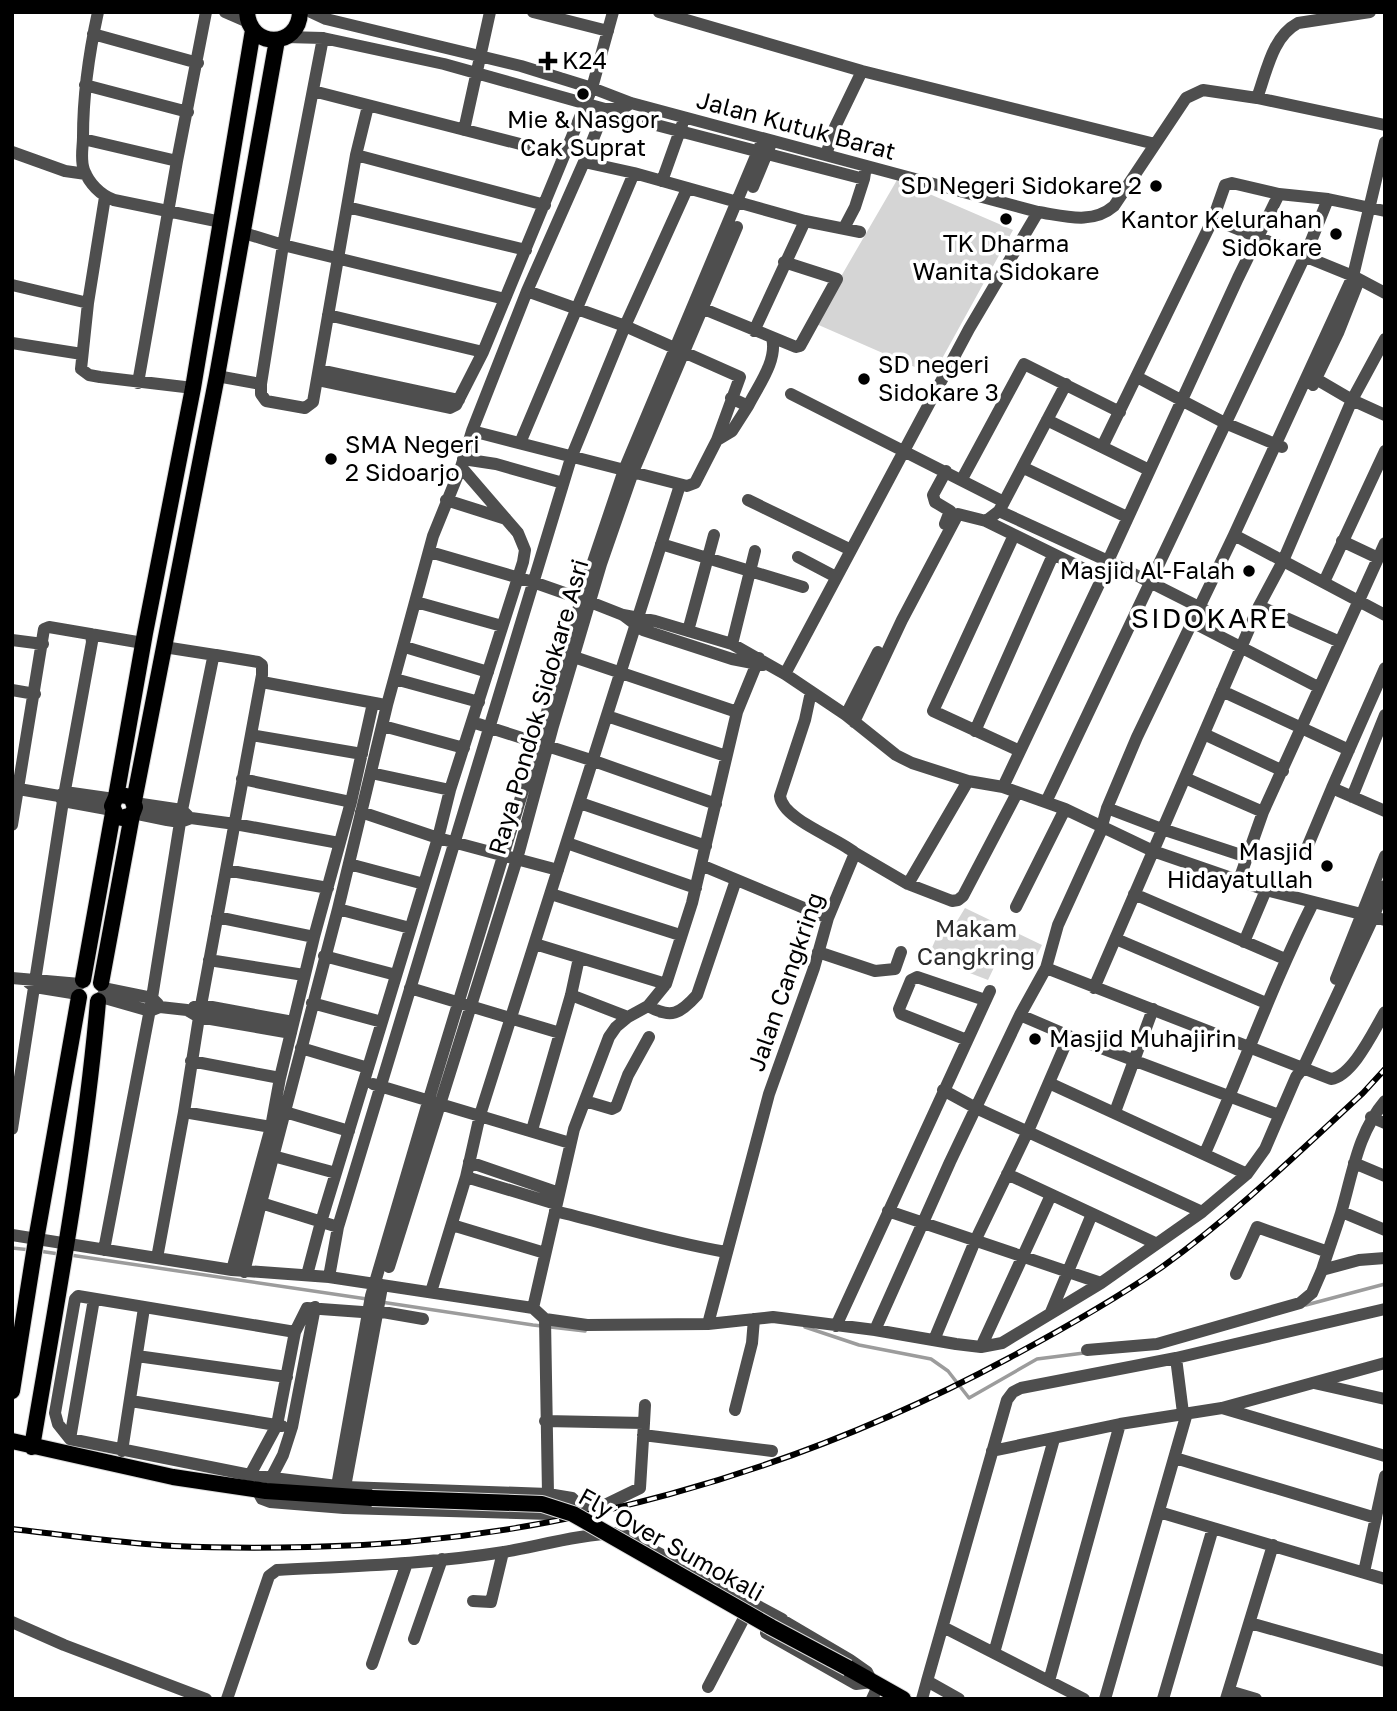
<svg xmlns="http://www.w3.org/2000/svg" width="1397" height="1711" font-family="'Golos Text',sans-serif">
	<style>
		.green { fill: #d5d5d5 }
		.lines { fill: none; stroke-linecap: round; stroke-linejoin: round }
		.stream { stroke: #9c9c9c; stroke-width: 3.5 }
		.major-casing { stroke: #dbdbdb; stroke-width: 18 }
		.minor { stroke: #4e4e4e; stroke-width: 12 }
		.major { stroke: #000; stroke-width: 16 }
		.rail-casing { stroke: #000; stroke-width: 6 }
		.rail { stroke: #fff; stroke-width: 3.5; stroke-dasharray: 10; stroke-linecap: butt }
		.major-bridge-casing { stroke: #dbdbdb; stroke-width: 18; stroke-linecap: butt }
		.major-bridge { stroke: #000; stroke-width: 16 }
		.poi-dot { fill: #000; stroke: #fff; stroke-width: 2.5 }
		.labels { text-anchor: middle; stroke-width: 7; stroke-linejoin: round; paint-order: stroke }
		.poi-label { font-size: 24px; fill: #000; stroke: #fff; text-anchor: start }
		.street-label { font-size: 24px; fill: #000; stroke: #fff }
		.park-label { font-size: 24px; fill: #2c2c2c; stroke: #fff }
		.quarter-label { font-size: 28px; letter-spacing: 2px; fill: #000; stroke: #fff }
	</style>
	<rect width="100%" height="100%" fill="#fff"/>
	<path class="green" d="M897,180L1013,230L933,375L814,323Z
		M965,908L1042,945L1030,969L999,957L988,980L928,957L937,936L951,931Z"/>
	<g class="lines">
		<path class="stream" d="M1187,12H1249
			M12,1248L31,1250
			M39,1251L59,1254
			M70,1255L367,1299
			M381,1302L533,1325L585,1331
			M1306,1305L1385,1284
			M805,1327L859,1345L931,1359L948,1371L969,1398L1037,1359L1084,1353"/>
		<g class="major-casing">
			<path id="major" d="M247,12C249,49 299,49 300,12
				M116,797L121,795L131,797L135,807L132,815L122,818L117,817L112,806L116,797L145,633L193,388L253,30
				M134,801L217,376L277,40
				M83,980L113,813
				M101,983L132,815
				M12,1391L36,1240L79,997
				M12,1441L173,1477L266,1491L372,1498
				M32,1447C57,1299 85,1151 98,1001
				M848,1668L903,1699"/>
		</g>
		<path class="minor" d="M98,12C89,53 83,95 83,137C83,148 80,159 84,170C89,183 100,195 114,200L221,222
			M225,12L248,22
			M311,12L326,19L521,66L592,88L631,103L1038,212C1065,216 1092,225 1114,206L1186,98L1203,90L1257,98L1385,125
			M533,12L608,31
			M659,12L862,71L1155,144
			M93,34L198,63
			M286,37L323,38L444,64L605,109H622L631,103
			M323,38L283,245L261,384V394L266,401L305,408L313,402L356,155L368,106
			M85,85L188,112
			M313,91L563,155
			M1257,98C1267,71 1272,37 1298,23L1370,12
			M610,113L864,179L866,166
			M464,130L490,12
			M83,139L177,161
			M12,152L65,171L86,174
			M356,155L545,205
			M826,155L835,127L862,71
			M584,162L605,109
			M662,181L682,125
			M753,187L772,141
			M105,197L88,303L81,369L89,375L100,377L193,388
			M347,207L526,250
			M1213,219L1353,276L1385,293
			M844,228L855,207L864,179
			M244,233L283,245L505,299
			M12,285L88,303
			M699,307L796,347L800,346L837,279L784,262
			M328,315L483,352
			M754,331L805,221
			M12,343L82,354
			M320,370L459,400
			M217,376L261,384
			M1311,376L1352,400L1385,415
			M1137,377L1225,423L1282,447
			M317,380L450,408L456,405L483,352L592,88L613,12
			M138,383L177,161L206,12
			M1313,385L1338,333L1359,280
			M791,394L1004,502L999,511L986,521L958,514L902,620L854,722
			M731,398L748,406C758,386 778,360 772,338
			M1047,420L1149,470
			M472,431L687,486L695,483L717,440L740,377L625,326L527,291
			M717,440L732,431L748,406
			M520,443L634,173
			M1102,447L1213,219L1225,185L1232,183L1279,194L1328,199L1385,211
			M463,459L496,464L563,483
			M1024,468L1127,517
			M962,479L1024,364L1120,412
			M446,500L506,519
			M748,500L851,550
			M1004,502L1066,384
			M999,511L1108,561L1106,567
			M986,521L1102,578L1003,787
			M945,524L950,511L935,502L933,495L946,471
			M1014,535L933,711L1020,751
			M1234,535L1385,615
			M1342,541L1378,558
			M661,544L803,587
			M430,552L533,582L590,602L623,615L643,630L732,659L763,665
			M798,557L836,577
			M1324,582L1385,451
			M416,602L502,626
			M1259,606L1340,642
			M1205,610L1108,561L1238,278L1279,194
			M623,615L655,621L732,644L785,674L846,715L896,755L912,763L968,781L1003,787L1065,809L1153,851L1266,890L1385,920
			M1192,622L1318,687
			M688,631L714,535
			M12,640L43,644
			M732,644L755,551
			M164,647L215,655
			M405,647L488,672
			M574,657L737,712
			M1385,668L1332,788L1385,811
			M785,674L969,329L1038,212
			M395,679L479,702
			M262,682L380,704
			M12,690L35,694
			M1222,691L1349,750
			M846,715L878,652
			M607,716L726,756
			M472,722L594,761L716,804
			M383,726L464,748
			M975,731L1053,555
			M1204,734L1283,771
			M251,735L362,754
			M371,773L450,790
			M1185,778L1263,812
			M242,779L351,802
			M13,788L59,796L65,792L114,799
			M59,796L63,801L112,810
			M1352,797L1385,715
			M1046,802L1305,256L1328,199
			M135,803L182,810L188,816
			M580,803L706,846
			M1107,808L1162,829L1247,857
			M361,812L438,838L558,870
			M133,813L167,820L180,822L191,818L235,824L339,843
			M12,825L44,629L49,627L143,643
			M567,843L696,888
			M1306,850L1332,788
			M855,853L908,884L952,901L958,900L963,896L1017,793
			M349,864L424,884
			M701,865L828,918
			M226,870L328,888
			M1239,880L1263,812L1385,543
			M908,884L968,781
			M551,894L680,935
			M1134,894L1285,959
			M1016,907L1065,809
			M338,909L410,928
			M217,917L314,937
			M1116,939L1266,1003
			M1244,942L1266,890
			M535,944L666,984
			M818,952L875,971L895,969L901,952
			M324,956L396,975
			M209,960L304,975
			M1046,968L1331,1079C1353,1076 1374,1030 1385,1012
			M12,978L80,984
			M1336,979L1385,856
			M28,982L35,987L78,994
			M103,988L152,998L158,1004
			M410,988L560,1033
			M1094,988L1259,606L1283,561L1352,400L1385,339
			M571,995L628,1017
			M101,997L150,1011L160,1007L187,1010L199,1017L291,1033
			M312,1003L382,1022
			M648,1006C671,1019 680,1014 697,995L736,880
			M194,1007L201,1005L293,1022
			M1020,1015L1069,1036L1279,1115
			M967,1040L901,1014L899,1009L911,980L917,977L985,1000
			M301,1048L368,1068
			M191,1061L280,1078
			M1049,1083L1247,1174
			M373,1084L570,1143
			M943,1090L976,1108L1202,1212
			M585,1101L612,1109L616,1107L628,1075L649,1037
			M285,1112L349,1131
			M1115,1112L1153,1009
			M1371,1117L1385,1123
			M12,1129L63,801L92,642L91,634
			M532,1130L571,995L579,958
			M1205,1153C1242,1070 1272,985 1313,903
			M273,1156L336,1173
			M469,1162L559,1193
			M1354,1163L1385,1176
			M1007,1174L1155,1243
			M466,1177L556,1204
			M555,1211C612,1225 668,1242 726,1252
			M888,1211L1101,1283
			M1342,1212L1385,1230
			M452,1225L545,1253
			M338,1227L261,1203L338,909L387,705L433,536L461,467L472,431L527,291L584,162L634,173L805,221L860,232
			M12,1235L232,1270L329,1277L533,1308L545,1319L587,1325L708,1324L773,1317L875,1330L956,1344L981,1347L1002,1343L1101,1283L1202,1212L1247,1174L1265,1149L1296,1077L1303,1068L1374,916L1385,886
			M104,1250L151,1004L182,810L213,658L216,655L258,662L262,665V675L200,1011L184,1112L271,1127
			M157,1258L184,1112
			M389,1267L517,859L553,726L601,564L633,472L737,227
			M232,1270L271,1127L280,1078L314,937L351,802L373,703
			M1322,1270C1328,1251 1335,1232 1341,1213C1353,1173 1357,1134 1385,1101
			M244,1272L261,1203
			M1236,1274L1257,1227L1328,1252
			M307,1275L321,1222L438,838L450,790L523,562L525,550L518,533L461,467
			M329,1277L338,1227L571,458L625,326L687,189
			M431,1292L466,1177L480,1115L680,485
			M533,1308L574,1129L609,1037L616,1027L628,1017L648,1006L666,984L692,903L737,712L759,658
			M377,1311L423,1319
			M1051,1312L1092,1214
			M545,1319L548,1494
			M708,1324L769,1094L814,968L828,918L855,853C837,838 782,819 780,796L805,720L811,692
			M836,1326L990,991
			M875,1330L950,1162L1020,1015L1046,968L1058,925L1100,833L1107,808L1137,737L1234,535L1353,276L1385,142
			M934,1340L975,1241L1028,1131L1069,1036
			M981,1347L1051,1195
			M1087,1350L1157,1344L1300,1303L1312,1293L1322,1270L1359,1260L1385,1258
			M137,1356L287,1377
			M1176,1358L1183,1413
			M1314,1383L1385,1399
			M131,1401L282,1426
			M1222,1408L1385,1456
			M735,1410L752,1343L754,1319
			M545,1421L644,1423L640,1488L605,1505L583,1509
			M644,1423L645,1405
			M643,1435L772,1451
			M70,1439L94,1299
			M122,1451L144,1308
			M992,1451L1120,1424L1222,1408L1385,1363
			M1175,1458L1376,1518
			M250,1475L277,1425L295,1332L307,1308L376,1313
			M269,1482L283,1455L292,1427L315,1307
			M337,1486L371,1296L429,1099L589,574L624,470L763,139
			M345,1487L382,1287
			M257,1490L262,1499L270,1502L344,1508L550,1514L583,1509L572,1498L548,1494L345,1487L250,1475L70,1439L58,1424L55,1413L75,1299L78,1296L295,1332
			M1159,1512L1385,1579
			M1364,1572L1385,1476
			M473,1601L491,1602L503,1552
			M12,1622L64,1645L206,1699
			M1250,1623L1385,1661
			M943,1627L1084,1699
			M766,1633L856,1684L872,1682L867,1672L850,1660L782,1620
			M414,1639L442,1559
			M994,1653L1054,1439
			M372,1664L407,1563
			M1049,1681L1120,1424
			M708,1687L743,1620
			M1229,1691L1256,1699
			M227,1699L269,1576L277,1570C353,1566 429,1564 504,1552C543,1545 581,1534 621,1533L782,1619L780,1629L773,1635
			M872,1699L878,1686
			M922,1699L927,1681
			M959,1699L927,1681L1007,1400L1013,1392L1021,1388L1176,1358L1385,1309
			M1105,1699L1187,1413
			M1163,1699L1213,1528
			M1226,1699L1273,1545"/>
		<use href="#major" class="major"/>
		<g class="rail-casing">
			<path id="rail" d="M12,1529C66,1535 120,1543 174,1546C219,1548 263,1548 308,1547C552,1543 795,1473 1009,1358C1061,1330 1113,1301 1162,1267C1234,1215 1298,1153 1363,1093L1385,1069"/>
		</g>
		<use href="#rail" class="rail"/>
		<g class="major-bridge-casing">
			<path id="major-bridge" d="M372,1498L542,1504L573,1514L771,1627L848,1668"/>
		</g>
		<use href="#major-bridge" class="major-bridge"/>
	</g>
	<g class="poi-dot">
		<path d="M544.5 50.5h7v7h7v7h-7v7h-7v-7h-7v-7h7z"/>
		<circle cx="583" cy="94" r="7"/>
		<circle cx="1156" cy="186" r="7"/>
		<circle cx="1006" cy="219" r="7"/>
		<circle cx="1336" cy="234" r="7"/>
		<circle cx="864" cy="379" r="7"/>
		<circle cx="331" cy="459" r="7"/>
		<circle cx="1249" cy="571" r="7"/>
		<circle cx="1327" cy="866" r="7"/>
		<circle cx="1035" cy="1039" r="7"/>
	</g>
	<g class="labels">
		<g class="poi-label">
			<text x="562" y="69">K24</text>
			<text x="583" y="128" text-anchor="middle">Mie &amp; Nasgor<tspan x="583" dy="28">Cak Suprat</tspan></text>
			<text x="1142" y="194" text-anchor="end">SD Negeri Sidokare 2</text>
			<text x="1322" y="228" text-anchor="end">Kantor Kelurahan<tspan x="1322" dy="28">Sidokare</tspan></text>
			<text x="1006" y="252" text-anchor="middle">TK Dharma<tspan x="1006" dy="28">Wanita Sidokare</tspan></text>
			<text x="878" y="373">SD negeri<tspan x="878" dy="28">Sidokare 3</tspan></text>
			<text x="345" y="453">SMA Negeri<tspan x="345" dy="28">2 Sidoarjo</tspan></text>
			<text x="1235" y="579" text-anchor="end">Masjid Al-Falah</text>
			<text x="1313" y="860" text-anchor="end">Masjid<tspan x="1313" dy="28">Hidayatullah</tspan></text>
			<text x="1049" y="1047">Masjid Muhajirin</text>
		</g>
		<g class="street-label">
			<text transform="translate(796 126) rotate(15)" y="8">Jalan Kutuk Barat</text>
			<text transform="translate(539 707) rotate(-74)" y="8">Raya Pondok Sidokare Asri</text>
			<text transform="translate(786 982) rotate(-71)" y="8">Jalan Cangkring</text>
			<text transform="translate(671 1545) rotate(29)" y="8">Fly Over Sumokali</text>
		</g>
		<g class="park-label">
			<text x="976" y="937">Makam<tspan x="976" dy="28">Cangkring</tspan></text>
		</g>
		<g class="quarter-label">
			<text x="1210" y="628">SIDOKARE</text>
		</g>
	</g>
	<rect width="1397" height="1711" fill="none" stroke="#000000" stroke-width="28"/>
</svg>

• • •

In the records above, find every line containing the word "lines" and show it.

		.lines { fill: none; stroke-linecap: round; stroke-linejoin: round }
	<g class="lines">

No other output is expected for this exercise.